With schools closed, some players round up teammates to shoot hoops at local gyms, though Severna Park’s Ruby Bauer does it in her house. Annapolis sophomore McKenzie Fuller hits her bike at home for 20-minute periods intermittently throughout the day until 4 p.m., then hits her gym, then studies film.
A lot of them embrace the snow. Some wrestlers, like Southern’s Ally Stevens and Crofton’s Grace Ackermann shovel snow, as does the Chesapeake swim team. Crofton wrestling state champion Lexy Pabon does it while listening to motivational podcasts. Glen Burnie boys basketball’s Greg Pittman uses the snow, too: as a buffer to harden his mile run. South River’s James Crimaudo sleds, which “gets the blood flow up.”
Meade girls coach Cat Harmon only been able to hold practice twice in the last two weeks — last Saturday and Thursday. The second time she saw them, just after starting the session, she paused, smiled and said, “Oh, hello!” The whole ordeal gives coach flashbacks to the pandemic era, especially as her husband, Oakland Mills boys basketball coach Kyle Harmon, receives videos from his players as proof of workout.
“It’s almost like going back to those times, forcing them to find creative ways to work out. Only now, we’re kind of stuck. You can’t really go run in the snow,” said Harmon, who then laughed when she heard about Pittman. “You’re limited in what you can do.”

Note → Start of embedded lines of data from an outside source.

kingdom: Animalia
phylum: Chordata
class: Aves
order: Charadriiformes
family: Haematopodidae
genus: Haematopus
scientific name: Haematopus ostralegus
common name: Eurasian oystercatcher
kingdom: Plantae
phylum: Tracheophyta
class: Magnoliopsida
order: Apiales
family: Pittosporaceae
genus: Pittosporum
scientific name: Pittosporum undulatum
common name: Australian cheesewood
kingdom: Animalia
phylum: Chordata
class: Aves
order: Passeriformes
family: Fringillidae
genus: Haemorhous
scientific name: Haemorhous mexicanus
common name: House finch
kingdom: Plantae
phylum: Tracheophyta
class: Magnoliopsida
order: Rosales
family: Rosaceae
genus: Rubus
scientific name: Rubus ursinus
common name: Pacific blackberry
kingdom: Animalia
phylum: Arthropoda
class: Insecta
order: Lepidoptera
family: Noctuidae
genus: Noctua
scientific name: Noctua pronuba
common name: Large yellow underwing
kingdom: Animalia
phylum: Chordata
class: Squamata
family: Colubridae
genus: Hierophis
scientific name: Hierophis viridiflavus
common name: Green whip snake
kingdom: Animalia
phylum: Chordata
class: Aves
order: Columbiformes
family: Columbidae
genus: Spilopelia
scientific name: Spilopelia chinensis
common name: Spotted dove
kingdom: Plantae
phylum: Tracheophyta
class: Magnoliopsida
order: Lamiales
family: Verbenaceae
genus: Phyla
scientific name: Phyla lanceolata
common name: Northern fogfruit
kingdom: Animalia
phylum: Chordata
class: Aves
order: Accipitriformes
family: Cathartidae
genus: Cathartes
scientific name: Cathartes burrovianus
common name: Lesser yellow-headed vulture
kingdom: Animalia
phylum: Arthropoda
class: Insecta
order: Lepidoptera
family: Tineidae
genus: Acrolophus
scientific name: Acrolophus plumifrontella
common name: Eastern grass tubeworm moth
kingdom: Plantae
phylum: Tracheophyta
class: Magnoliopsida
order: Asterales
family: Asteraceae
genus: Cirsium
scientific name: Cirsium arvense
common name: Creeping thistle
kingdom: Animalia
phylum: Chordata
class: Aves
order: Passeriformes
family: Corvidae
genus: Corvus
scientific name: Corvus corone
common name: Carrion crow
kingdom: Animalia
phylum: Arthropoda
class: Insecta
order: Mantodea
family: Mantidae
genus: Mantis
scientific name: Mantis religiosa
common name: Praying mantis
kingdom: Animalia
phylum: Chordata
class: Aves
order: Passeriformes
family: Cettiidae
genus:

Hall tries to look at the positives. This week ended the quarter, meaning tests and academic anxiety for his players. With sports pretty much wiped out, they had the time to focus on schoolwork. They can rest their bodies and any nagging injuries. It’s like a “midseason break,” Hall said.
Yes, the snow is forcing three-game, maybe even four-game weeks if there’s more weather coming down the road. But his players compete in AAU circuits and tournaments that field the same schedule. They’re used to it. Game-heavy injuries aren’t yet a concern.
Plus, the playoff stretch is just as busy.
“The guys want to play. I don’t think it’s a big issue for us,” Hall said. “That stretch when you go through the region and into quarterfinals, there’s maybe one, two days in between each. From that perspective, this isn’t a terrible thing.”
The Meade girls play nine games over the next 14 days. The Mustangs won’t be able to practice until next Thursday.
“It is absolutely insane,” Harmon said. “I’m sure I’m not the only one feeling this way, but I’m concerned about injuries and overload.”
Harmon knows she’ll try to implement yoga before games and practice to try and avoid those muscle issues, but there’s only so much she can do. Most teenagers aren’t drinking enough water on their own, resting properly, eating right. And she’s worried this stretch is only the beginning.
“There’s a reason not to have this many games in a row. And we’re trying to fit everything in. But in a week-and-a-half, two weeks, we’re still in the thick of winter. Who knows?” she said.